# [Available records]
========================

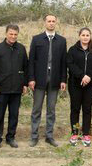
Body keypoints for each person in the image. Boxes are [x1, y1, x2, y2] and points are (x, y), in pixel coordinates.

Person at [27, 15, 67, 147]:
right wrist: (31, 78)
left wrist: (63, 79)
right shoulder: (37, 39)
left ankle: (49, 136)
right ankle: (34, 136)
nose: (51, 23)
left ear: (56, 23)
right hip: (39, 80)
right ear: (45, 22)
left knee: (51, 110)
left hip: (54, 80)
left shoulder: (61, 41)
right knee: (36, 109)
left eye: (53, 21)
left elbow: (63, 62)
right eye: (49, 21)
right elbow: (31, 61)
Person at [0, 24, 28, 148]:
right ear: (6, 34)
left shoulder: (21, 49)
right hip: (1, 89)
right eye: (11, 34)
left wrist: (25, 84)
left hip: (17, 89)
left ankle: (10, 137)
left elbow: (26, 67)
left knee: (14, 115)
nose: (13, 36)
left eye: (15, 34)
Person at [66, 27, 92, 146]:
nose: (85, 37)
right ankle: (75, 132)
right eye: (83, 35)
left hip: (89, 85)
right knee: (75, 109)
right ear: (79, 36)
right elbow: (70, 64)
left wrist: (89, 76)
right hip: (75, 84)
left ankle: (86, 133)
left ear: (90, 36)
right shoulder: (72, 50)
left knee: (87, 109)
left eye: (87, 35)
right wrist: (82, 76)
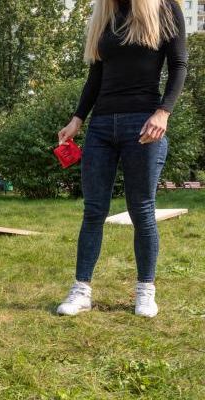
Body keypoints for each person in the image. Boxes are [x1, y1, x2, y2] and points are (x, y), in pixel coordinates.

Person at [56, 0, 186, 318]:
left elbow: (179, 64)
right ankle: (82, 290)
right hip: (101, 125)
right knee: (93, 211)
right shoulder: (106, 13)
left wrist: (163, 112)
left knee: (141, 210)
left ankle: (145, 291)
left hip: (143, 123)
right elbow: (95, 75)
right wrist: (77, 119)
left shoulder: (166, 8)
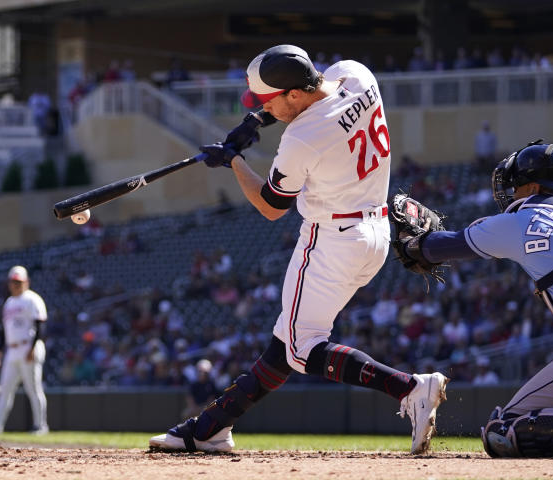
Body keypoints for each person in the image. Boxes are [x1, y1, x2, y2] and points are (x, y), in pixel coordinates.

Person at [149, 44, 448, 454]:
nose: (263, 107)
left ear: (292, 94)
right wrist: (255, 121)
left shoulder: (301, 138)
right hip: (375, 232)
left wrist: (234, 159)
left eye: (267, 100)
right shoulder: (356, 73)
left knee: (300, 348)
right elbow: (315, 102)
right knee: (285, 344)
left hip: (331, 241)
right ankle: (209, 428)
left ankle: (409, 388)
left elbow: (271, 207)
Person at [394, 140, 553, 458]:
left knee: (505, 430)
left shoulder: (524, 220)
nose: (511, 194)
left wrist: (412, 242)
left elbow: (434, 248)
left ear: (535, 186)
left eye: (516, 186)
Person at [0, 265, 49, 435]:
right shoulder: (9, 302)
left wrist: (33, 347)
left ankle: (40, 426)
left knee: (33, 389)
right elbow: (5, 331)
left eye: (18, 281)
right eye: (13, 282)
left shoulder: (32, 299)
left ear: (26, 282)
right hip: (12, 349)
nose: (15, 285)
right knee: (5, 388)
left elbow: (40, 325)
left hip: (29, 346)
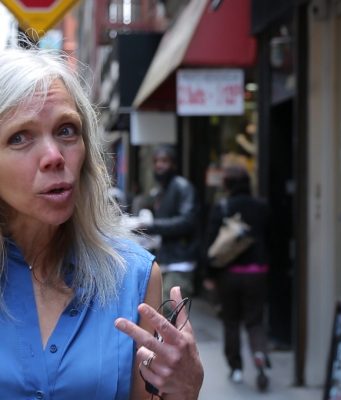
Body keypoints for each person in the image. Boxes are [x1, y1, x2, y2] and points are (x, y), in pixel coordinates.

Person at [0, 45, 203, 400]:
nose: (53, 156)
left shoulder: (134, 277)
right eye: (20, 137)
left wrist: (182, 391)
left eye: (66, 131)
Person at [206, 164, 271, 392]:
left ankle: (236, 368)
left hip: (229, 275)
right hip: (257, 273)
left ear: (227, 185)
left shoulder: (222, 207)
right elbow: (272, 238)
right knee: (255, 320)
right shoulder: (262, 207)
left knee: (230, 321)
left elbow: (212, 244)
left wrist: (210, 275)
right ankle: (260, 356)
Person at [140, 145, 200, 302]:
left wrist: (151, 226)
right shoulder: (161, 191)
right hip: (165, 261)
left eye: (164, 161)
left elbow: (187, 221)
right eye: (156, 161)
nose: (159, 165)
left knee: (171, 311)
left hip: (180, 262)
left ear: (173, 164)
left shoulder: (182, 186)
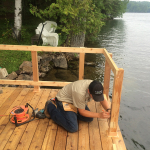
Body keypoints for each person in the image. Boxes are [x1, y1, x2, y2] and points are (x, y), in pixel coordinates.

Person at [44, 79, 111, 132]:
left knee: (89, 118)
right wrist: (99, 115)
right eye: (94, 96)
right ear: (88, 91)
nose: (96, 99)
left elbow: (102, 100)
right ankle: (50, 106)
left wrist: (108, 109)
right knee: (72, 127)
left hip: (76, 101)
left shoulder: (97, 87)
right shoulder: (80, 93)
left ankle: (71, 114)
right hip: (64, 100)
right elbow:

========================

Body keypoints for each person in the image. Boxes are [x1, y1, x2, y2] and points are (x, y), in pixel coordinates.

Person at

========================

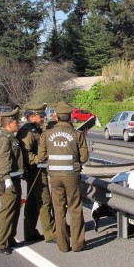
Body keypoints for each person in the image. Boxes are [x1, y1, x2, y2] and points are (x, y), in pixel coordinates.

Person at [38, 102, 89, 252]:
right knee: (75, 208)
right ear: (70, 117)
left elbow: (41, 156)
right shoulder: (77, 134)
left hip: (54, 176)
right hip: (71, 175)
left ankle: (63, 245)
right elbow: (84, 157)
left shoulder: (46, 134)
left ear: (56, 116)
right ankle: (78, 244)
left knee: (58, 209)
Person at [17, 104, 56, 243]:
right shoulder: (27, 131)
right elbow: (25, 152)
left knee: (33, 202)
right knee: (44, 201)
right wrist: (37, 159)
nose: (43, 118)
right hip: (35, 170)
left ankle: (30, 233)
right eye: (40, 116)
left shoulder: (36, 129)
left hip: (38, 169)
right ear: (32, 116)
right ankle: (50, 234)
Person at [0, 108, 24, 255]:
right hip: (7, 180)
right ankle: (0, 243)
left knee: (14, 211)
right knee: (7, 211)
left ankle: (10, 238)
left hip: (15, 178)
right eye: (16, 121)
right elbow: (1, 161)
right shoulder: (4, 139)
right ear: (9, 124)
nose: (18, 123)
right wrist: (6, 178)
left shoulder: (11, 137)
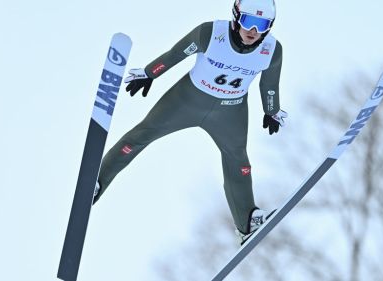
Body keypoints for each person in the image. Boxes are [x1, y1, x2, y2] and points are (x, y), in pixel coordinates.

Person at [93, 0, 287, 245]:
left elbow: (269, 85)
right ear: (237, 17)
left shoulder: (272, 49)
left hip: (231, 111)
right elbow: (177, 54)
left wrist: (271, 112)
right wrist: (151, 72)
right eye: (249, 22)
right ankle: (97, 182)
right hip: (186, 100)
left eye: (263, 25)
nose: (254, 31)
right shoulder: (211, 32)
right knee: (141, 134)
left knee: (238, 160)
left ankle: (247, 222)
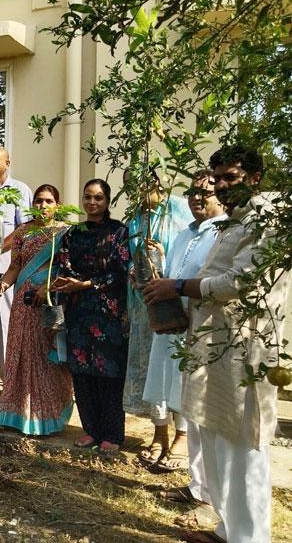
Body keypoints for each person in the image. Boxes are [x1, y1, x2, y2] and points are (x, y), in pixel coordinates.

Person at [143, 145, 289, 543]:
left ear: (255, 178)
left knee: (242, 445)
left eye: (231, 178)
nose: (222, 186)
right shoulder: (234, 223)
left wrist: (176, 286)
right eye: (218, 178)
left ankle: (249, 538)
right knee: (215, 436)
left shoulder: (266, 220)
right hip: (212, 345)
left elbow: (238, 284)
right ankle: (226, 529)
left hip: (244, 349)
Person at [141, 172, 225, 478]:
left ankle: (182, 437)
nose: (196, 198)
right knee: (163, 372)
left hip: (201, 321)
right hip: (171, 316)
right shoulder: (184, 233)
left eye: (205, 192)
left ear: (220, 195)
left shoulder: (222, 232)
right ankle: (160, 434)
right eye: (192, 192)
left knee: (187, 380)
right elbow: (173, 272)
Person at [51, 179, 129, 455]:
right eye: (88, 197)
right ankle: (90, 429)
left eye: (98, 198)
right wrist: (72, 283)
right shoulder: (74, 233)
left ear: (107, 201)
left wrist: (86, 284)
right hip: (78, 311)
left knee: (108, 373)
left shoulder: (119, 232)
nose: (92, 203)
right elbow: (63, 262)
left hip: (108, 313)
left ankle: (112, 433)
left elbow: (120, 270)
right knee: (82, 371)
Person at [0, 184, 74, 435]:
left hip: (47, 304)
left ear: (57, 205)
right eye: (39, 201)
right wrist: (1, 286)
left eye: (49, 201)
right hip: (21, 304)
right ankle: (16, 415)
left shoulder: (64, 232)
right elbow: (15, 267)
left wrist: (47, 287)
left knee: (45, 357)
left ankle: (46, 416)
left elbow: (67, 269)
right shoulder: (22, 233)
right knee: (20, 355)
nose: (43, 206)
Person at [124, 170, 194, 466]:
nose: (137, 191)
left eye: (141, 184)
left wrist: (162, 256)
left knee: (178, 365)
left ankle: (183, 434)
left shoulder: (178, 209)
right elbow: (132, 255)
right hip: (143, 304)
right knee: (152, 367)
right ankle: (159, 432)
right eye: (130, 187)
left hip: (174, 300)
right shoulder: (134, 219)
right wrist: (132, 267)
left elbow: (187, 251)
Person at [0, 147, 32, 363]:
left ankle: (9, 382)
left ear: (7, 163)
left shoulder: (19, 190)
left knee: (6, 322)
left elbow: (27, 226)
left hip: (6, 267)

========================

# [Work to complete]
For the entries above, print exactly the lines between the one with "left elbow: (26, 67)" and the one with "left elbow: (212, 244)", inclusive, with no pictures.

# [Answer to this exercise]
left elbow: (26, 67)
left knee: (14, 115)
nose: (13, 36)
left eye: (15, 34)
Person at [66, 27, 92, 146]:
nose: (85, 37)
right ankle: (75, 132)
right eye: (83, 35)
left hip: (89, 85)
right knee: (75, 109)
right ear: (79, 36)
right elbow: (70, 64)
left wrist: (89, 76)
right hip: (75, 84)
left ankle: (86, 133)
left ear: (90, 36)
right shoulder: (72, 50)
left knee: (87, 109)
left eye: (87, 35)
right wrist: (82, 76)
Body keypoints for each person in the image. Boxes are [x1, y1, x2, y2] and points are (x, y), in pixel coordinates.

Person at [56, 0, 186, 318]:
left elbow: (179, 64)
right ankle: (82, 290)
right hip: (101, 125)
right knee: (93, 211)
right shoulder: (106, 13)
left wrist: (163, 112)
left knee: (141, 210)
left ankle: (145, 291)
left hip: (143, 123)
right elbow: (95, 75)
right wrist: (77, 119)
left shoulder: (166, 8)
Body keypoints for each person in the image. Boxes are [x1, y1, x2, y2] and points are (x, y), in pixel coordinates.

Person at [149, 44, 448, 454]:
nose: (263, 107)
left ear: (292, 94)
right wrist: (255, 121)
left shoulder: (301, 138)
right hip: (375, 232)
left wrist: (234, 159)
left eye: (267, 100)
right shoulder: (356, 73)
left knee: (300, 348)
right elbow: (315, 102)
right knee: (285, 344)
left hip: (331, 241)
right ankle: (209, 428)
left ankle: (409, 388)
left elbow: (271, 207)
Person at [394, 140, 553, 458]:
left knee: (505, 430)
left shoulder: (524, 220)
nose: (511, 194)
left wrist: (412, 242)
left elbow: (434, 248)
left ear: (535, 186)
left eye: (516, 186)
Person at [0, 265, 49, 435]:
right shoulder: (9, 302)
left wrist: (33, 347)
left ankle: (40, 426)
left knee: (33, 389)
right elbow: (5, 331)
left eye: (18, 281)
right eye: (13, 282)
left shoulder: (32, 299)
left ear: (26, 282)
right hip: (12, 349)
nose: (15, 285)
right knee: (5, 388)
left elbow: (40, 325)
left hip: (29, 346)
Body keypoints for each person in the image. Boxes are [x1, y1, x2, y2] and points are (x, y), in pixel coordinates.

Person at [0, 45, 203, 400]:
nose: (53, 156)
left shoulder: (134, 277)
right eye: (20, 137)
left wrist: (182, 391)
left eye: (66, 131)
Person at [206, 164, 271, 392]:
left ankle: (236, 368)
left hip: (229, 275)
right hip: (257, 273)
left ear: (227, 185)
left shoulder: (222, 207)
right elbow: (272, 238)
right knee: (255, 320)
right shoulder: (262, 207)
left knee: (230, 321)
left elbow: (212, 244)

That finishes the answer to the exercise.